KAPAA — The doors of churches and spiritual centers on the island were open early Election Day, offering a chance to check in before checking the ballot boxes on Tuesday.
At 7 a.m., coffee and calmness welcomed visitors to The Center for Spiritual Living in Kapaa, where the Rev. Rita Andriello and the Rev. Patrick Feren provided a place to come and focus on the “highest outcome of the election.”
“We can’t expect peace from the outside world if we don’t have peace within ourselves,” Andriello said. “You don’t want to make big decisions out of fear, you want it to be in love, and here it’s a safe place where people can hold a consciousness of peace for the world.”
At Christ Memorial Episcopal Church in Kilauea, a steady stream of voters wandered through the sanctuary as well, venturing a prayer before hitting the polls.
“It’s great that they’re open because everyone is stressed about this election,” said Sylvia Woods, from Princeville, who dropped by Christ Memorial Episcopal Church about noon.
The Rev. Robin Taylor said that’s exactly why she decided to open the church on Tuesday until about 4 p.m.
Christ Memorial Episcopal Church usually doesn’t open during the week on a regular basis, but Taylor said it “seemed critical” to open on Election Day so people could drop in for a time of prayer, meditation or contemplation.
“After such a negative and challenging campaign season, we thought it important for people to have a place to come to pray before voting, or even afterwards,” Taylor said.
But it’s not just Decision 2016 that has believers falling to their knees; the pending transition of power is also driving people to seek a higher power.
“It is important to seek God’s guidance as we vote, and as we face the days ahead,” Taylor said. “We are to strive for justice and peace among all people, and to respect the dignity of every single human being. We pray to ask God to strengthen us to do all of these, during such unusual times in our country.”
Since the church is located just up the street from Kilauea School, where polling was taking place, Taylor said most of the people that filtered through came by to pray before voting.
And a good chunk of people came through earlier in the morning, on their way to work, though people showed up throughout the day.
“It’s wonderful to come in and take a moment,” Woods said.
Kauai Christian Fellowship’s South Campus also found a way to be involved in Election Day by hosting one of the polling places within its walls.
“We intentionally wanted to have the voting here at the church because people from both sides can step in and vote as Americans and then leave as Americans,” said Pastor Rick Bundschuh of Kauai Christian Fellowship.

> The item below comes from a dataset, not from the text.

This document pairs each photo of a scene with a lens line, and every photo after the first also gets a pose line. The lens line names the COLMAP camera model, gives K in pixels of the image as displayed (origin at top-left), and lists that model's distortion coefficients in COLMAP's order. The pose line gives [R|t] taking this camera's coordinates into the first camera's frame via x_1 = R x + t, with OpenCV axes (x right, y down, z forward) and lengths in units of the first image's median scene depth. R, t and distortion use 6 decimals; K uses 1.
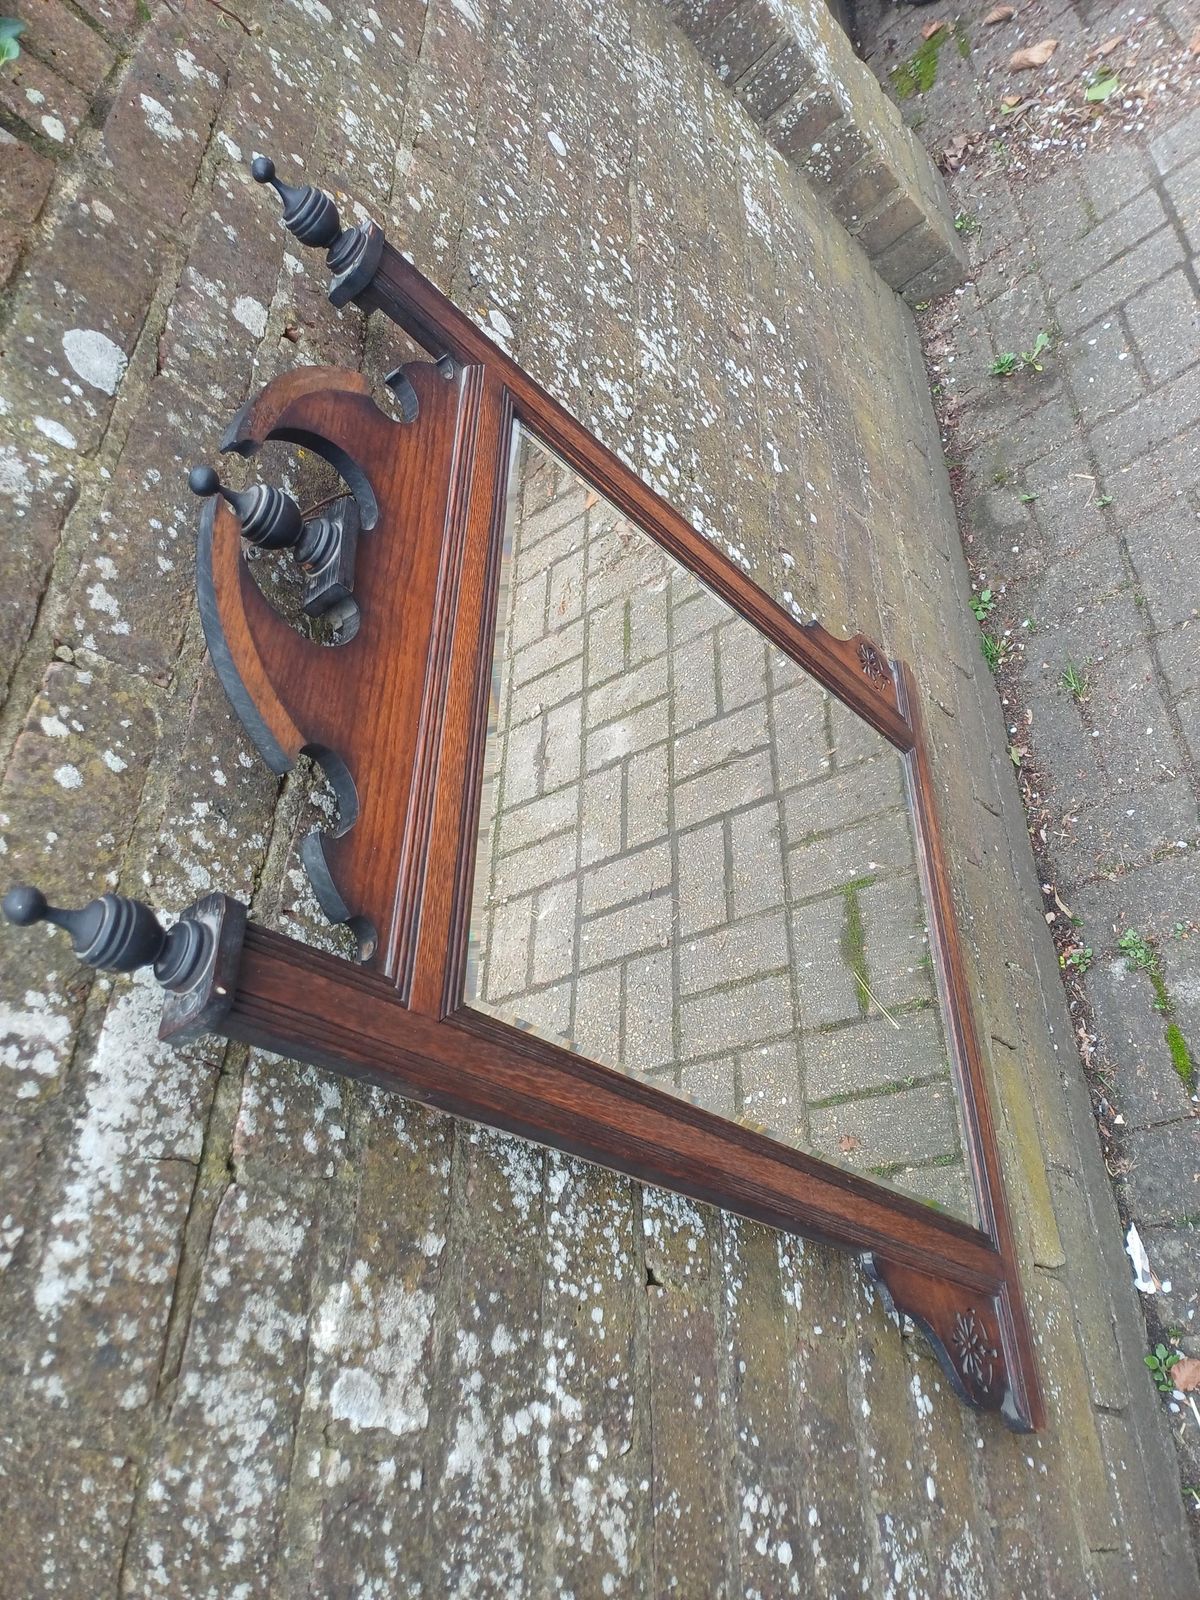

For Christians, he explained, visiting a church to cast votes for leaders of the country is a reminder of a higher power.
At Christ Memorial Episcopal Church, those who didn’t have the words to express their feelings got a jump-start with printed-out prayers that could be modified at will.
“Almighty God, to whom we must account for all our powers and privileges: guide the people of the United States and of Hawaii in the election of officials and representatives; that, by faithful administration and wise laws, the rights of all may be protected and our nation be enabled to fulfill your purposes; through Jesus Christ our Lord,” the prayer said.
Those who needed a quiet place to say a prayer before casting their votes had the chance to make a quick stop by the sanctuary on the way to the poll booths.
“I think everyone ought a be praying a whole lot,” Bundschuh said. “At the best this (election) will be divisive, at the worst it’ll be disastrous.”
Praying for the children in America was also something that was on Taylor’s mind during Election Day.
“Anxiety about the election is high among the majority of adults in our country. But likewise are our children stressed. There has been an increase in bullying in the schools. Children have shown stress about issues of race, ethnicity, religion, and body image,” she said. “We also need to pray for our children.”